On the basis of the blood culture reports, the patient was re-admitted. His course of anti-tuberculous treatment was discontinued, and he was started on intravenous ceftriaxone 2 000 mg BID as treatment of enteric fever for one week, followed by cefspan 400 mg for 2 weeks. His symptoms improved progressively, and within 4 weeks of diagnosis, his blood cultures were negative, the deranged biochemical markers had returned to normal and the previously visualized lymphadenopathy was not visible in the latest ultrasound, indicating resolution of the disease.

3. Discussion

Any patient presenting with fever of unknown origin in Pakistan is normally worked up for malaria, typhoid fever and tuberculosis, as these are the most prevalent in our part of the world. This case was unusual as this patient had diffuse lymphadenopathy. To the best of our knowledge, there has not been any report of a patient with enteric fever presenting with lymphadenopathy. In fact, it has been reported occasionally that if lymphadenopathy is present, then the suspicion of typhoid should decrease[6]. Also, this patient did not have any disturbed gut motility. As in all atypical presentations, the only deciding factor was blood cultures.

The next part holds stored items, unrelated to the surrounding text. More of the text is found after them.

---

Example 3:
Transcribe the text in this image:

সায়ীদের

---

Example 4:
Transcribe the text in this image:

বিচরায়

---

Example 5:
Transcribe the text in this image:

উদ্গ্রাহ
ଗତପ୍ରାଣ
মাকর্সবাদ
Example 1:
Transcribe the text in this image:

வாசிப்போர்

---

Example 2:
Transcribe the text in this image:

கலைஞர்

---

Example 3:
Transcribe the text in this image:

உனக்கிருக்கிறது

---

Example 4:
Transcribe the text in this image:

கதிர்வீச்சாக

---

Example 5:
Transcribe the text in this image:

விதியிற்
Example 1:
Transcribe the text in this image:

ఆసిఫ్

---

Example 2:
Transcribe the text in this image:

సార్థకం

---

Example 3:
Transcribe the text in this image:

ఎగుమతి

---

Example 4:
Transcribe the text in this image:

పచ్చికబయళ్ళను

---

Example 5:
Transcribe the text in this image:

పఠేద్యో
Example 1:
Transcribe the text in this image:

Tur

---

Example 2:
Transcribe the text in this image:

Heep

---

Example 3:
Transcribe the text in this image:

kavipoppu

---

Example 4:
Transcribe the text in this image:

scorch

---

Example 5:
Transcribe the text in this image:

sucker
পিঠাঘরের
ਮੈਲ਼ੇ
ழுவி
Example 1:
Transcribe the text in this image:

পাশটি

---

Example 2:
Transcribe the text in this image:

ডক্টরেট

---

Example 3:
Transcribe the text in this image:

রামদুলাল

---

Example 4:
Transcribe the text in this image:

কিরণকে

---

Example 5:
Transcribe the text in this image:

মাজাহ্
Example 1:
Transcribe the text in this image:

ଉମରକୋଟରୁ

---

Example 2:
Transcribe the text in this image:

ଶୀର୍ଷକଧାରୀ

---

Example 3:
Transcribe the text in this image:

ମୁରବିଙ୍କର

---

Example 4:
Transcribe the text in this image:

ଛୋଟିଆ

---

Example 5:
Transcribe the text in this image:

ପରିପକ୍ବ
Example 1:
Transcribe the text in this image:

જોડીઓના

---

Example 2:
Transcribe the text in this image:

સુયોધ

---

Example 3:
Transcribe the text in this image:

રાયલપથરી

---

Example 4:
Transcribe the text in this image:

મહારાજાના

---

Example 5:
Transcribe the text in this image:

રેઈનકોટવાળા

Enteric fever in Pakistan is caused mostly by S. paratyphi A, and less commonly by S. Typhi. Timely diagnosis and prompt treatment is vital, as fatal complications may occur if it goes untreated. The diagnosis is primarily a clinical one, but a definitive diagnosis requires isolation from blood, bone marrow, stool or urine cultures[7], and the diagnosis of typhoid fever is not a simple one, due to its non- specific clinical features and lack of an immediate confirmatory test[8].

Initially the drugs of choice for enteric fever were ampicillin, chloramphenicol and co-trimoxazole, however when resistance developed to these drugs[8],[9], ciprofloxacin was shown to be very effective. However, strains of Salmonella resistant to ciprofloxacin have started emerging, so empirical treatment of ceftriaxone is started on patients who are considered likely to have treatment failure on ciprofloxacin as was done in our patient[10].

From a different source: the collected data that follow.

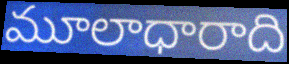
మూలాధారాది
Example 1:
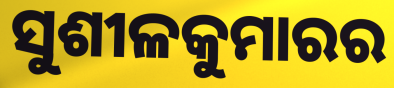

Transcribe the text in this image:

ସୁଶୀଳକୁମାରର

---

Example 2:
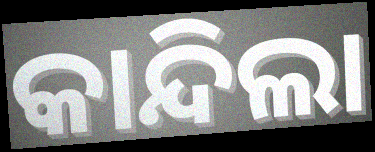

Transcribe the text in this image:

କାନ୍ଦିଲା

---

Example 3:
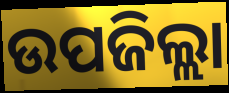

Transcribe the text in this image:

ଉପଜିଲ୍ଲା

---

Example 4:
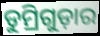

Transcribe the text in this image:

ଡୁମ୍ରିଗୁଡ଼ାର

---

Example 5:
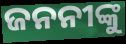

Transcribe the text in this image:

ଜନନୀଙ୍କୁ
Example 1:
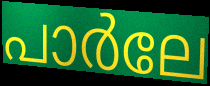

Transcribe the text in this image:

പാർലേ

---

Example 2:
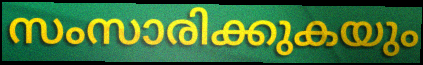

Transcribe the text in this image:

സംസാരിക്കുകയും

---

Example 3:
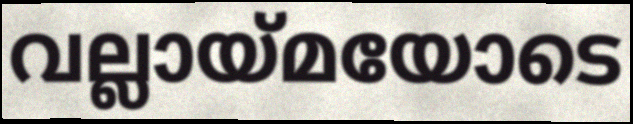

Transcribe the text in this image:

വല്ലായ്മയോടെ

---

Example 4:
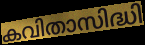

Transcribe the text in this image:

കവിതാസിദ്ധി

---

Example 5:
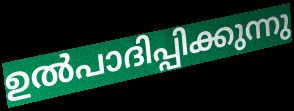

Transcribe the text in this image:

ഉൽപാദിപ്പിക്കുന്നു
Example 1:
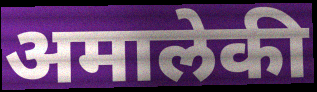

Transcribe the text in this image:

अमालेकी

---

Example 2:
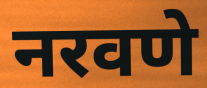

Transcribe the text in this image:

नरवणे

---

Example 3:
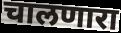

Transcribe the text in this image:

चालणारा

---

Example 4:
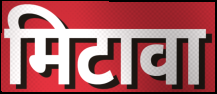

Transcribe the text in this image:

मिटावा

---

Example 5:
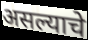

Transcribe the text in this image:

असल्याचे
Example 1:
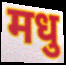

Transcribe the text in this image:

The variability and non-specificity of the symptoms of abdominal tuberculosis also makes this diagnosis a fairly challenging one to the physician, especially as the disease mimics the presentation of various diseases. A combination of investigations including Mycobacterium culture, imaging techniques using barium X-rays, ultrasound and CT scans, are conducted to reach a definitive diagnosis. In some cases such as ours, when even these are inconclusive, response to therapeutic trials of anti-tuberculosis therapy is the only basis of diagnosis[11],[12].

4. Conclusions

The possible variations in the clinical presentation of typhoid fever may make the early diagnosis and prompt treatment a challenging task for physicians. Thus, awareness of the possible aberrations in presentations is essential for a quick, correct diagnosis by the clinician.

Footnotes

Conflict of interest statement: We declare that we have no conflict of interest.